ACTIVITY: Look through the material below and copy exactly the lines from the line with "Tell me the" to the line with "Context: this photo.", those two lines included.
####
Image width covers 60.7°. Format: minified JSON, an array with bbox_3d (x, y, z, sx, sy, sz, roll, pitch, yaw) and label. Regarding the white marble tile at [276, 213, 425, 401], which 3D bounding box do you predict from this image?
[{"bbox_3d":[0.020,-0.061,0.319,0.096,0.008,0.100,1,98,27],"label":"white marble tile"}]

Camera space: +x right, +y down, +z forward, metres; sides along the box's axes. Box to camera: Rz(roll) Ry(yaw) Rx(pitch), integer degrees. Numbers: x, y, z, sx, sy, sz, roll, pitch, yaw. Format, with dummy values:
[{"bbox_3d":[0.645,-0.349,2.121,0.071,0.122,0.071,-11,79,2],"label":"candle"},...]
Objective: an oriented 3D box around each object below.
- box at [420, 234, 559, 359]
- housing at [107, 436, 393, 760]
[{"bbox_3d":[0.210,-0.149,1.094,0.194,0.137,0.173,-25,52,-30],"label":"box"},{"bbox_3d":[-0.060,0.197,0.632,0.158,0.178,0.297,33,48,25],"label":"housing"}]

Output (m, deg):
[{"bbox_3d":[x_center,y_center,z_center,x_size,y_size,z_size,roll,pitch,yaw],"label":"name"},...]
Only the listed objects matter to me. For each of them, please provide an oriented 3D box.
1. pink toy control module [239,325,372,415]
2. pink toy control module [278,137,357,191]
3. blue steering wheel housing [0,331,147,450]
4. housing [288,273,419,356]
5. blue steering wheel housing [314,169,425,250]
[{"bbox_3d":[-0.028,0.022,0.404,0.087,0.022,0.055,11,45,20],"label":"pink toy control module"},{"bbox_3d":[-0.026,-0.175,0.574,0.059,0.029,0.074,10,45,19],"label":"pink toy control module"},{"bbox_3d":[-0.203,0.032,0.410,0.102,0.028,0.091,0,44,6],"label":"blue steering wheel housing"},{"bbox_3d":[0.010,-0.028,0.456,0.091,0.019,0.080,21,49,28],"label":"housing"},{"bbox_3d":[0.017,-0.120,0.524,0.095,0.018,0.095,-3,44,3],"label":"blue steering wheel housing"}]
####
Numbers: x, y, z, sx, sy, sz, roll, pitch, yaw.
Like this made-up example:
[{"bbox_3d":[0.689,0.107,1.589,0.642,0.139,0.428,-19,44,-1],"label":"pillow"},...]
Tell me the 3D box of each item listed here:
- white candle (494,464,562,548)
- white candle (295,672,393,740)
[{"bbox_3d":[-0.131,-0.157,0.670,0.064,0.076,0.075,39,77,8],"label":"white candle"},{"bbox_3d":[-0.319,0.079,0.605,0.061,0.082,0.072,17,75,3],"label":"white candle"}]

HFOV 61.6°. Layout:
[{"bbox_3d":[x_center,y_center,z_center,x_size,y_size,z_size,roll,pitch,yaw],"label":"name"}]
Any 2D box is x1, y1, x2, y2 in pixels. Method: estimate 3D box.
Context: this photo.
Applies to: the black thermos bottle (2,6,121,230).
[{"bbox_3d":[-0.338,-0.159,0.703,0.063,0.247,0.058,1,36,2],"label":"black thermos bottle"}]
####
TASK ANSWER:
Tell me the 3D box of each item listed here:
- white candle (494,464,562,548)
- white candle (295,672,393,740)
[{"bbox_3d":[-0.131,-0.157,0.670,0.064,0.076,0.075,39,77,8],"label":"white candle"},{"bbox_3d":[-0.319,0.079,0.605,0.061,0.082,0.072,17,75,3],"label":"white candle"}]

HFOV 61.6°. Layout:
[{"bbox_3d":[x_center,y_center,z_center,x_size,y_size,z_size,roll,pitch,yaw],"label":"name"}]
Any 2D box is x1, y1, x2, y2 in pixels. Method: estimate 3D box.
Context: this photo.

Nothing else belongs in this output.